___ Wpisy zbioru danych ___

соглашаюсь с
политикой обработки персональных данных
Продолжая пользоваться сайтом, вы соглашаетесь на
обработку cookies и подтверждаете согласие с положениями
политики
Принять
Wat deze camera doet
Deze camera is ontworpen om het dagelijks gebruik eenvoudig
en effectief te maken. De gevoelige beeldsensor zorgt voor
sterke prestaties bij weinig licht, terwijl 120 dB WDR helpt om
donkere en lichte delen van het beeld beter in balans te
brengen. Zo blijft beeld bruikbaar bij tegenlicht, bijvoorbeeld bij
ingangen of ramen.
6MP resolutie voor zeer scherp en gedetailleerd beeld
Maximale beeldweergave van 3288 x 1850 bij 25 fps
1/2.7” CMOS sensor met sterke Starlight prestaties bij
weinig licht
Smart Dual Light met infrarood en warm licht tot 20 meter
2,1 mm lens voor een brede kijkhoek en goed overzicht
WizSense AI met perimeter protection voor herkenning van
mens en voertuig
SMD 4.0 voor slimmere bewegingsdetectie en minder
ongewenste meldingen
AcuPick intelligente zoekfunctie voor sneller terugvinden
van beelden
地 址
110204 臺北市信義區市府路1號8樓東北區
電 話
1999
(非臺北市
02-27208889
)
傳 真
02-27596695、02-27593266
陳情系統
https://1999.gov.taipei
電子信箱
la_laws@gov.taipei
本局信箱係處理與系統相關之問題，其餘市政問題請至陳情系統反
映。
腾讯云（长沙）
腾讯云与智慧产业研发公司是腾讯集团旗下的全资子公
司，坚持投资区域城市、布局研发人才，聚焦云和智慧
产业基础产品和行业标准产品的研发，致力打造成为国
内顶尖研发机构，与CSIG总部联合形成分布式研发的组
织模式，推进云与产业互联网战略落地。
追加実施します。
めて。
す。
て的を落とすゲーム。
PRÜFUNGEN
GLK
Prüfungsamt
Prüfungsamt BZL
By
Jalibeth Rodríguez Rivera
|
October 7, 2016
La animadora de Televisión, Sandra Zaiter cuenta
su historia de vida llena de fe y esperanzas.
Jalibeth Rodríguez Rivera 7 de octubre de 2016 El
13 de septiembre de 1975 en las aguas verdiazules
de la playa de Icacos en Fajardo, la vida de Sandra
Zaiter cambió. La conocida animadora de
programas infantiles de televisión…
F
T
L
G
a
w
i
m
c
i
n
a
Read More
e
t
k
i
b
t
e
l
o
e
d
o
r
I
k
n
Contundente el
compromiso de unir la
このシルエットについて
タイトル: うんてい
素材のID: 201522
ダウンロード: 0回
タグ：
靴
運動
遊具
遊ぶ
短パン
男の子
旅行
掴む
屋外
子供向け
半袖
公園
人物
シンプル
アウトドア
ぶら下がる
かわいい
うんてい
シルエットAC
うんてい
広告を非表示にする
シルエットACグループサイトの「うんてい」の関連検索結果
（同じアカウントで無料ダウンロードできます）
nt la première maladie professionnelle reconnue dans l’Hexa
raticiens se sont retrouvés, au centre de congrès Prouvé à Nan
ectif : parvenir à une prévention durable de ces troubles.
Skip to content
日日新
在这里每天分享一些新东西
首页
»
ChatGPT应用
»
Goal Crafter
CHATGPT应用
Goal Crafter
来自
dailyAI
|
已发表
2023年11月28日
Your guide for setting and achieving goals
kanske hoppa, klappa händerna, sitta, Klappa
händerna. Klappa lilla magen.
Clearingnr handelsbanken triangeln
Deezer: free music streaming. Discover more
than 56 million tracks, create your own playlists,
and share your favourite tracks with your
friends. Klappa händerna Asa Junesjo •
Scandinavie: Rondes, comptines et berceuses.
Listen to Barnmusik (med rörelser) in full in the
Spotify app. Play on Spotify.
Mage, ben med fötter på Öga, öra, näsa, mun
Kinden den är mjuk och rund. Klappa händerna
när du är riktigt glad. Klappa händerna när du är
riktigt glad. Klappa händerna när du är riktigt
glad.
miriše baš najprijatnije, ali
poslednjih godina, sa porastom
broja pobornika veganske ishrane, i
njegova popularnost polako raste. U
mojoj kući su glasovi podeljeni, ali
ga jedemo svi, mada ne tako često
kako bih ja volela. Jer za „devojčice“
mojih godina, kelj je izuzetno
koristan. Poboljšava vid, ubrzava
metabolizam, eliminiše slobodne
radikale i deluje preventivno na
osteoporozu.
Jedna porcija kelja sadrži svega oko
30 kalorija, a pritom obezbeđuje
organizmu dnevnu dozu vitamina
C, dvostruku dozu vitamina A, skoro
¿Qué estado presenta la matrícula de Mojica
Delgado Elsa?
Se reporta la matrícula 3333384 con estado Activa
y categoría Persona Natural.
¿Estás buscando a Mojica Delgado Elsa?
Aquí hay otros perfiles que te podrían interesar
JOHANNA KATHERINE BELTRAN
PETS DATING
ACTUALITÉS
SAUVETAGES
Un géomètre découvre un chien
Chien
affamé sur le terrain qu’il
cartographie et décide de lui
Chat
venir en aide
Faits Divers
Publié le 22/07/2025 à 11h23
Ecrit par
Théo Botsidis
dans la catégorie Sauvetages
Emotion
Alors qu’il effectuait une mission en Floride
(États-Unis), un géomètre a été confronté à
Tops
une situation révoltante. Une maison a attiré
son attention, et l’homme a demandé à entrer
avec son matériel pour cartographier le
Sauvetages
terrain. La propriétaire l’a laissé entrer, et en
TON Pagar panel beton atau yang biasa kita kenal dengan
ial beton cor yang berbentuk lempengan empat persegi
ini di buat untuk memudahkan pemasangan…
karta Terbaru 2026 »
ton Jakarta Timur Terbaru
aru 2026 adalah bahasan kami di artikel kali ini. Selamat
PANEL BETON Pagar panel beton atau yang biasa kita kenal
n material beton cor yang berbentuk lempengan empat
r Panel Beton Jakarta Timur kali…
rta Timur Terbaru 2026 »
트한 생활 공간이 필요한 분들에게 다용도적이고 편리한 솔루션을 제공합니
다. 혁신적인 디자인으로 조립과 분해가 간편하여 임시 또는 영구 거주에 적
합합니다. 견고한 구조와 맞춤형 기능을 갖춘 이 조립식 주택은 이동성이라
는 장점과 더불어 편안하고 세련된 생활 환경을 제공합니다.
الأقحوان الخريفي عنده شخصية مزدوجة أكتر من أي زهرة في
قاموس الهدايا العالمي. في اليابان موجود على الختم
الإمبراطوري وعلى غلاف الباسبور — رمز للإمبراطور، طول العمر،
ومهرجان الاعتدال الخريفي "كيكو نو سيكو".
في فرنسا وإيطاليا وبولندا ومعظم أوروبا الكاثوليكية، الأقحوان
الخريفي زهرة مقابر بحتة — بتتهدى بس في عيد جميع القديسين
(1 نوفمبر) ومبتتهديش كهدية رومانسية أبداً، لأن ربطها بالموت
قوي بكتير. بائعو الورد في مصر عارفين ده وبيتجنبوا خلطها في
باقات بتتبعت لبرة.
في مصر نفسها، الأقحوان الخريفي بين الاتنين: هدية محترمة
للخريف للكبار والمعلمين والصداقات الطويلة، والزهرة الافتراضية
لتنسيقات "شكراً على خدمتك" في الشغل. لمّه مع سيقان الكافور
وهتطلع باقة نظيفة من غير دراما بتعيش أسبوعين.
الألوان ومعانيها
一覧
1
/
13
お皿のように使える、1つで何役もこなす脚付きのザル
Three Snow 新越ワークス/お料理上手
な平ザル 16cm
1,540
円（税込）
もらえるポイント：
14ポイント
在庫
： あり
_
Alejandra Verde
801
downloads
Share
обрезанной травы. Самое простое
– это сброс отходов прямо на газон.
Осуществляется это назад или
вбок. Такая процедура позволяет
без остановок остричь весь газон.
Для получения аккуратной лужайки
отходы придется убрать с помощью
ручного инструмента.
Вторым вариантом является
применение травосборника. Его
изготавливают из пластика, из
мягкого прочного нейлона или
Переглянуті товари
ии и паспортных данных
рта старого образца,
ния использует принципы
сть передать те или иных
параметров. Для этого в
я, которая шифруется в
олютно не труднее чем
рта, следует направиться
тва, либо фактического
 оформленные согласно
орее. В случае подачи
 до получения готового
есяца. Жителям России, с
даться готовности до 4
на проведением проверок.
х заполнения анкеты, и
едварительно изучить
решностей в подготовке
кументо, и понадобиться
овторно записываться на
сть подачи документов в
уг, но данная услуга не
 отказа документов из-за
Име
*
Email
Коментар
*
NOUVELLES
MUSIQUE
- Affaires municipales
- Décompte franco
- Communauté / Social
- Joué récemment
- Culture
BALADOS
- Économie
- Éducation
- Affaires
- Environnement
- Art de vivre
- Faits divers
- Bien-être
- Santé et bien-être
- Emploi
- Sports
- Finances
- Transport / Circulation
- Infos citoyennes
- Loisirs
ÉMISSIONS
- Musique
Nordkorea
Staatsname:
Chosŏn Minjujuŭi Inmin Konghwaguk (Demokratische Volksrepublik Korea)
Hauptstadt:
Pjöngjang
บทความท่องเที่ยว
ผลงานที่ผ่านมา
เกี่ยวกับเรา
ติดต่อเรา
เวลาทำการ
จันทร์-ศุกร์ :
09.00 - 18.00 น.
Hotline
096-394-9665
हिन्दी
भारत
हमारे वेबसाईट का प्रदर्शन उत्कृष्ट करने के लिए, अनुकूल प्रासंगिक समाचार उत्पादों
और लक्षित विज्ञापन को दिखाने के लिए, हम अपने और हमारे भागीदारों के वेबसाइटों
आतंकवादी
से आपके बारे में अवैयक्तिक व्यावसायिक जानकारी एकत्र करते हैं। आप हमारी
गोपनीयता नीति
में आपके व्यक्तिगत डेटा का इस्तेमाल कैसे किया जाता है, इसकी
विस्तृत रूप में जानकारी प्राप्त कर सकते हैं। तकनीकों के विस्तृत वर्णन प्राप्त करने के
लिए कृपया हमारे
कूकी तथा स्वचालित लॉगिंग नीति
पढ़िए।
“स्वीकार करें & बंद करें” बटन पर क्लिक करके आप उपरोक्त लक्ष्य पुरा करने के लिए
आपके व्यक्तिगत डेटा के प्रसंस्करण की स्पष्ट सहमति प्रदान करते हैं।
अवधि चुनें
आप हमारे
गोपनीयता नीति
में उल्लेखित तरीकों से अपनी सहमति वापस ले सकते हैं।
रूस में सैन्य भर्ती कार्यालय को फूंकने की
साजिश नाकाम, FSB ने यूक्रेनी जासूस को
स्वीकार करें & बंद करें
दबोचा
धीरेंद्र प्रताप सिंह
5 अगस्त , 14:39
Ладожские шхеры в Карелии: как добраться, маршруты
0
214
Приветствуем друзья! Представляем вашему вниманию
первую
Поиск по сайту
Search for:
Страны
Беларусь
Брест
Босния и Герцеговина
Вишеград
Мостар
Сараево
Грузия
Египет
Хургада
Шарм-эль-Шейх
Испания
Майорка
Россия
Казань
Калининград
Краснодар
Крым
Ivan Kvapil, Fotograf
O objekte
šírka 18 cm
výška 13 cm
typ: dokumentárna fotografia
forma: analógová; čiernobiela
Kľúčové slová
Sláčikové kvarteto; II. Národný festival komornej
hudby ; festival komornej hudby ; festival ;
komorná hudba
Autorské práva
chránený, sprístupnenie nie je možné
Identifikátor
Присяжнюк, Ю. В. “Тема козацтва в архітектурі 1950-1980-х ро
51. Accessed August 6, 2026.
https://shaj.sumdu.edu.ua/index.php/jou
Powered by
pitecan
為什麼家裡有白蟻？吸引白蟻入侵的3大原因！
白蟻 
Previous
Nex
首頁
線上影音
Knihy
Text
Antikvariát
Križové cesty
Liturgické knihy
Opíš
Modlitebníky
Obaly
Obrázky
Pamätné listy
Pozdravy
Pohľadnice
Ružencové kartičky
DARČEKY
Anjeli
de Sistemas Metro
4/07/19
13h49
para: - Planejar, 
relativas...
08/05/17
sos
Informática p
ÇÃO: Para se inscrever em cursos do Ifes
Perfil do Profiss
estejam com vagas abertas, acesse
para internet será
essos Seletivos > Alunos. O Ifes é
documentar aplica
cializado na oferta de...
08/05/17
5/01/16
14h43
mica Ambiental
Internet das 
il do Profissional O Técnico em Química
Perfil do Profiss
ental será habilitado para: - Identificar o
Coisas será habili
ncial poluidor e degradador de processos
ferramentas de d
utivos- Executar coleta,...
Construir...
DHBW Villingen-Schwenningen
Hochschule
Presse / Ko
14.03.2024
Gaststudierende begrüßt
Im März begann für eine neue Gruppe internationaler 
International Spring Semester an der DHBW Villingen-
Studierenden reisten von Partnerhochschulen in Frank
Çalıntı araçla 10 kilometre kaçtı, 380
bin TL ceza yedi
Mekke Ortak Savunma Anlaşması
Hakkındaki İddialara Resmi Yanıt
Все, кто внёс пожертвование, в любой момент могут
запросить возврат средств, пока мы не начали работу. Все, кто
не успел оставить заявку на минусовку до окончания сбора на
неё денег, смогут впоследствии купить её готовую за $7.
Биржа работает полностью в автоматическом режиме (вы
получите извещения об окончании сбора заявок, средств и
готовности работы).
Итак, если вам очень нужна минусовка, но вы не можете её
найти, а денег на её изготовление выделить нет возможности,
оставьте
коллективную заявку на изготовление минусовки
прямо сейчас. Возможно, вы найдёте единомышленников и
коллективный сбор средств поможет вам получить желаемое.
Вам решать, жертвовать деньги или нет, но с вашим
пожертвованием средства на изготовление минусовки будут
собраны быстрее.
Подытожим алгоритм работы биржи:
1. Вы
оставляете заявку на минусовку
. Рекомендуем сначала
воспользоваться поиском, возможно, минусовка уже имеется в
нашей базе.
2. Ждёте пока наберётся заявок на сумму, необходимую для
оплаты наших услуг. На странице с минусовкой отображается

___

*Zadanie*
Sformatuj jako listę numerowaną wiersze od pierwszego do tego, który zawiera „La animadora de”, razem z nim. Puste wiersze pomiń.

*Wykonane zadanie*
1. соглашаюсь с
2. политикой обработки персональных данных
3. Продолжая пользоваться сайтом, вы соглашаетесь на
4. обработку cookies и подтверждаете согласие с положениями
5. политики
6. Принять
7. Wat deze camera doet
8. Deze camera is ontworpen om het dagelijks gebruik eenvoudig
9. en effectief te maken. De gevoelige beeldsensor zorgt voor
10. sterke prestaties bij weinig licht, terwijl 120 dB WDR helpt om
11. donkere en lichte delen van het beeld beter in balans te
12. brengen. Zo blijft beeld bruikbaar bij tegenlicht, bijvoorbeeld bij
13. ingangen of ramen.
14. 6MP resolutie voor zeer scherp en gedetailleerd beeld
15. Maximale beeldweergave van 3288 x 1850 bij 25 fps
16. 1/2.7” CMOS sensor met sterke Starlight prestaties bij
17. weinig licht
18. Smart Dual Light met infrarood en warm licht tot 20 meter
19. 2,1 mm lens voor een brede kijkhoek en goed overzicht
20. WizSense AI met perimeter protection voor herkenning van
21. mens en voertuig
22. SMD 4.0 voor slimmere bewegingsdetectie en minder
23. ongewenste meldingen
24. AcuPick intelligente zoekfunctie voor sneller terugvinden
25. van beelden
26. 地 址
27. 110204 臺北市信義區市府路1號8樓東北區
28. 電 話
29. 1999
30. (非臺北市
31. 02-27208889
32. )
33. 傳 真
34. 02-27596695、02-27593266
35. 陳情系統
36. https://1999.gov.taipei
37. 電子信箱
38. la_laws@gov.taipei
39. 本局信箱係處理與系統相關之問題，其餘市政問題請至陳情系統反
40. 映。
41. 腾讯云（长沙）
42. 腾讯云与智慧产业研发公司是腾讯集团旗下的全资子公
43. 司，坚持投资区域城市、布局研发人才，聚焦云和智慧
44. 产业基础产品和行业标准产品的研发，致力打造成为国
45. 内顶尖研发机构，与CSIG总部联合形成分布式研发的组
46. 织模式，推进云与产业互联网战略落地。
47. 追加実施します。
48. めて。
49. す。
50. て的を落とすゲーム。
51. PRÜFUNGEN
52. GLK
53. Prüfungsamt
54. Prüfungsamt BZL
55. By
56. Jalibeth Rodríguez Rivera
57. |
58. October 7, 2016
59. La animadora de Televisión, Sandra Zaiter cuenta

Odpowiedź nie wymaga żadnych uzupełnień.